Dia menceritakan asal mula pertemuan dengan sang suami. Bagaimana dunia terasa berbalik 180 derajad. Lalu kembali berputar 180 derajad karena menikah memang tak seindah cerita dongeng. Tapi nyatanya mereka masih bertahan hingga sekarang. Tentunya dengan banyak tantangan, ujian, keributan, perbedaan pendapat, dan perselisihan. 

Dia jujur mengakui bahwa pernikahan tak semulus bayangannya. Dia dibayangi trauma perceraian kedua orang tuanya. Di masa sulit itu, dia menemukan Allah. Tentu tak akan bisa melewati tanpa pertolongan-Nya. 

Seberapa kencang dia mengikat suaminya, jikalau bukan lagi rezekinya, ya akan lepas jua. Begitupun sebaliknya, jikalau masih rezekinya, seberapa keras dia berusaha melepaskannya, akan kembali juga. 

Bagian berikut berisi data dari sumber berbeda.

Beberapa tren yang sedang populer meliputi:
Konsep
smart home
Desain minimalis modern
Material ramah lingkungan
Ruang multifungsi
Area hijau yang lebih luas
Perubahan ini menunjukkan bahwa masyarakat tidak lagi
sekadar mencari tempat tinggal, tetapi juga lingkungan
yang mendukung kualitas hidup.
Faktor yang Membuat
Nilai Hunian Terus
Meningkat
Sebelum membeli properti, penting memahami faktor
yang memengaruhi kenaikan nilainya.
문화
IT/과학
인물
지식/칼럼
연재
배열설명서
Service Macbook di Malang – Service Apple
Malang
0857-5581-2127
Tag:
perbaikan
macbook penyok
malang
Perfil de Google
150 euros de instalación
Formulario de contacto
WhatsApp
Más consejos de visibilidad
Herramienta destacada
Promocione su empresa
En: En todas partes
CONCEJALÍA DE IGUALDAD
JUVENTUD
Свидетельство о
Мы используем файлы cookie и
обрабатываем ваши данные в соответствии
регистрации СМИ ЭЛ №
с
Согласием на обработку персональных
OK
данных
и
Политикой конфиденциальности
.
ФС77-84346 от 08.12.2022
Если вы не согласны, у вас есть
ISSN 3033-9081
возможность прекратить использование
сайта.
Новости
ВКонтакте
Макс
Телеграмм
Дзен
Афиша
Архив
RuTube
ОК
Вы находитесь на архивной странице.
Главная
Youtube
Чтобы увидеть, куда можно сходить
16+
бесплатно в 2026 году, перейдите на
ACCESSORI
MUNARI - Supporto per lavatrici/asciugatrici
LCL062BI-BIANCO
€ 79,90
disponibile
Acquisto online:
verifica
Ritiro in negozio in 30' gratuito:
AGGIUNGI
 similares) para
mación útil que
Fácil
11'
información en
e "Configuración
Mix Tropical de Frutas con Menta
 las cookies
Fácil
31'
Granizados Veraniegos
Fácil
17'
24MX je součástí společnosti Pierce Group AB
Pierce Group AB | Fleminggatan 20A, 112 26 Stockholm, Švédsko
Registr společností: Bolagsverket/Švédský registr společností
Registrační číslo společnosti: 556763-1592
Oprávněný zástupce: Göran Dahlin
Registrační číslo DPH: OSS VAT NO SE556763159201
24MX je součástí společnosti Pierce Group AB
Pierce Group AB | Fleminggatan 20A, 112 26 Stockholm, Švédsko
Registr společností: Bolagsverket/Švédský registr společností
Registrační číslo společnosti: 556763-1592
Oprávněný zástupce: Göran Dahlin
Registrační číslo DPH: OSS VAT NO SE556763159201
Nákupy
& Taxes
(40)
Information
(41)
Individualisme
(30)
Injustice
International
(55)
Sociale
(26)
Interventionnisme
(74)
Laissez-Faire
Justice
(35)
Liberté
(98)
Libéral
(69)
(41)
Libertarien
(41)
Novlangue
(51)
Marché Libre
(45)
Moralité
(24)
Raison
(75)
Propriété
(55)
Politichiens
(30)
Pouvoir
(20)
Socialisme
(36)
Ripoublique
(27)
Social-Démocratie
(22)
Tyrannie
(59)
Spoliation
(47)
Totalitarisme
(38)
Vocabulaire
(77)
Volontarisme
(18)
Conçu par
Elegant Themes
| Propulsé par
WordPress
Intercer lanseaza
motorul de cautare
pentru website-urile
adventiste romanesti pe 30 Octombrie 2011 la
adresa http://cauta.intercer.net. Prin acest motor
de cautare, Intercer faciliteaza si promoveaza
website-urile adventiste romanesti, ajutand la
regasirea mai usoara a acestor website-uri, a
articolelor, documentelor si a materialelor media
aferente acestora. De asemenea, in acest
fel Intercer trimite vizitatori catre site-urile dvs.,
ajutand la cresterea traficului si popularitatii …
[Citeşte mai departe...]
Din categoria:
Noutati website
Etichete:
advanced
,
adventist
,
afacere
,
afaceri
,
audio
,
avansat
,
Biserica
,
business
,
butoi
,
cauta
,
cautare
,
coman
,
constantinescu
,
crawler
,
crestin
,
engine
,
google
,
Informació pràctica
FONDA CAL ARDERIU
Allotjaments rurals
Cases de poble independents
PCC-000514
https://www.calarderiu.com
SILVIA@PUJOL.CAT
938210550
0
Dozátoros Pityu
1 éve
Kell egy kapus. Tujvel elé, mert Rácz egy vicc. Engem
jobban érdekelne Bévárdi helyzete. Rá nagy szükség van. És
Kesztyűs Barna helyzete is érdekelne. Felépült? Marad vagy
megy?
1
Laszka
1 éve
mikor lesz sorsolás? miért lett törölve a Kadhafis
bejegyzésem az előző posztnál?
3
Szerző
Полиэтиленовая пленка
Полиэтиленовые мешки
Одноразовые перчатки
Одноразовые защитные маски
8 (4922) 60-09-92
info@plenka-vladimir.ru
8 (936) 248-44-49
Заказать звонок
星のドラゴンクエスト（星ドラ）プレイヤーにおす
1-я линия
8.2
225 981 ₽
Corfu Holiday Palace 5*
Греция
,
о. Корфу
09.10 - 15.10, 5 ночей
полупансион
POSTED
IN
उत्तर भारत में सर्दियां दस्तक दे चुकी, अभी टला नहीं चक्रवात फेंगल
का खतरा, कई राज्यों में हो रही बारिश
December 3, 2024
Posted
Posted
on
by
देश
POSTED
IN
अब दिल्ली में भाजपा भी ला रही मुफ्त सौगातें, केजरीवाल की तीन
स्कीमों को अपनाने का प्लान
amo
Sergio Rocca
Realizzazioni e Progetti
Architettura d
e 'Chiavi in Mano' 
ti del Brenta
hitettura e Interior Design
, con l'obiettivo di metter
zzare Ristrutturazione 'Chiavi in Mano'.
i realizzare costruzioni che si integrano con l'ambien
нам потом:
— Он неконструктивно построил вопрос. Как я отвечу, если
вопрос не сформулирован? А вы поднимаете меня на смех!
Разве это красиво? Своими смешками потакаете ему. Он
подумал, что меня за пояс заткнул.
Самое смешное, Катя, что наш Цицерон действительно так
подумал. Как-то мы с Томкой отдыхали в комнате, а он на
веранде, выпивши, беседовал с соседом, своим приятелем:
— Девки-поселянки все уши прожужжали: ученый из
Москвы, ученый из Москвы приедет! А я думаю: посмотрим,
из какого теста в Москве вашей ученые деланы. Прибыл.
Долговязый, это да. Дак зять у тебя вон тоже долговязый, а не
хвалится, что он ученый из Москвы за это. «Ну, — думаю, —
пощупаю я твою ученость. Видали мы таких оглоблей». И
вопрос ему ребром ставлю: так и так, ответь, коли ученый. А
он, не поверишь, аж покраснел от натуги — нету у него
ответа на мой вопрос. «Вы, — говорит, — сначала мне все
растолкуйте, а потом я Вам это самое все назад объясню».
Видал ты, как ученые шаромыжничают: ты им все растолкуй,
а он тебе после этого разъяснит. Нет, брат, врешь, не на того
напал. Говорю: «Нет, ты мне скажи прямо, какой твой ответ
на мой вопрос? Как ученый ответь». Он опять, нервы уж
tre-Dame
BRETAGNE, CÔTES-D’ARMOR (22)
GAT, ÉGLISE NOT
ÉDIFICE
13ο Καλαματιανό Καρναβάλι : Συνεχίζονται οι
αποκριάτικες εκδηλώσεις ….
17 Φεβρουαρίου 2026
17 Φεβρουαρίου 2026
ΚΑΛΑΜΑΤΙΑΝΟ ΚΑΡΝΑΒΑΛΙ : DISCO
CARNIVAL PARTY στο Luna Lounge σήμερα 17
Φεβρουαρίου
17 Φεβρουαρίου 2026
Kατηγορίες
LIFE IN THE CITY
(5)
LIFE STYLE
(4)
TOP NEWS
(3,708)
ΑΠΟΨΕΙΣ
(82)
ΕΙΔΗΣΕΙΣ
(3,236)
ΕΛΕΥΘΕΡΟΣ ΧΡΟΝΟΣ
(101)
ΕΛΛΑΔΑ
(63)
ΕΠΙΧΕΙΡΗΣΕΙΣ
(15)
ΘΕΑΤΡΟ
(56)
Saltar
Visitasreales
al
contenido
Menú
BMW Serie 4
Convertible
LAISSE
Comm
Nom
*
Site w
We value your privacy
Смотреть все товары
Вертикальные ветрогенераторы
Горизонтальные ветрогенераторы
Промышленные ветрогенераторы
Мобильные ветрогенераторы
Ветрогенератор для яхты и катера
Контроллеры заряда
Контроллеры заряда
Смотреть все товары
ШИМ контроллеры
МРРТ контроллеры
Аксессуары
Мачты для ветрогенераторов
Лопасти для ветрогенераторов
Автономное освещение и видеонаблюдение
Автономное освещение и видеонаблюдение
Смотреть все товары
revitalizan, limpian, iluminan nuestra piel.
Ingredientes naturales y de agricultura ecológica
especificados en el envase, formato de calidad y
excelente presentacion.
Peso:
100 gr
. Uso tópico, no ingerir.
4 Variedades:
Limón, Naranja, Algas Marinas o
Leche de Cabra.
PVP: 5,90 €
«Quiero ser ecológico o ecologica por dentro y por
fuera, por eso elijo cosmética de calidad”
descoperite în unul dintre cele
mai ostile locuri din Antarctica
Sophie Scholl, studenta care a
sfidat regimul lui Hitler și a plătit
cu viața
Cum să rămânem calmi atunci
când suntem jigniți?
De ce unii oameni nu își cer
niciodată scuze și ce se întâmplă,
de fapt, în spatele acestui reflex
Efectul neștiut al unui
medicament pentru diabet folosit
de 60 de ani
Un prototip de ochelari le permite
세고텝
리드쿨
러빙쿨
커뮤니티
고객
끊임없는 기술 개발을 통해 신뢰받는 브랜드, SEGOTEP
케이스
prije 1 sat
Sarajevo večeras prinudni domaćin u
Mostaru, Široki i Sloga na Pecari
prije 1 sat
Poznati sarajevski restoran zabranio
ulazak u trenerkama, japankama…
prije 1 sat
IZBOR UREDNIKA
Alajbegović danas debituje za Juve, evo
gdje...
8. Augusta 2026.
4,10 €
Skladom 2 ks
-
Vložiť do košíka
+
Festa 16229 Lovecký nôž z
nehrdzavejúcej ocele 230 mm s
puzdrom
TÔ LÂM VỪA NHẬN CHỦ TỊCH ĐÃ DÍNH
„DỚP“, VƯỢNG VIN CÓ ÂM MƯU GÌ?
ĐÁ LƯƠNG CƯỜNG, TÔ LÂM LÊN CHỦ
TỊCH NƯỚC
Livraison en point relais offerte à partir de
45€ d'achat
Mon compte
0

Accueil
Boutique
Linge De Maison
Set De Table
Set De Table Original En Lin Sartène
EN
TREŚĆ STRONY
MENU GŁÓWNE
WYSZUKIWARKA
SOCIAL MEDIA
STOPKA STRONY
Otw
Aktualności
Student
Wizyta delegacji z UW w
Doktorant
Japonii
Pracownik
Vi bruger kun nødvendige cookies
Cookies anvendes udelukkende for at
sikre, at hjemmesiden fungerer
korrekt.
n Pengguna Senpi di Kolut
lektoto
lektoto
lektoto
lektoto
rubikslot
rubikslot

Dari situlah dia merubah pemahamannya, merubah sudut pandangnya. Fokus pernikahan bukan tentang dia dan suami, tapi antara dia dan Allah. Suami, anak, orang tua, hanyalah ujian. Mereka hanya perantara atau utusan sebagai jembatan komunikasi antara dia dan Allah. 

So apapun problem di hidupnya, pihak pertama yang akan didatangi adalah Allah. Karena problem itu dikirimkan pasti ada maksudnya. Pasti ada hal yang perlu dikoreksi, yaitu kedekatannya dengan Allah. Kunci ujian itu adalah "mendekat ke Allah". Istighfar, ikhlas (mengharap ridho Allah saja), berdoa minta kekuatan serta ketenangan, dan tawakkal (percaya Allah akan tunjukkan jalan). Pertolongan Allah itu dekat, artinya bukan di luar diri kita, justru melewati ilham di hati. Kalau tenang, maka mudah memahami ilham tersebut.

Begitu katanya.

Jujurly, lega mendengar cerita panjang bin lebarnya. Senggaknya dia menemukan tempat bergantung yang kuat, tak seperti tali Layangan Putus. Sandaran hidupnya adalah Dzat yang tak akan pernah mengkhianatinya, Allah.

*inspired by true story dengan sedikit distorsi.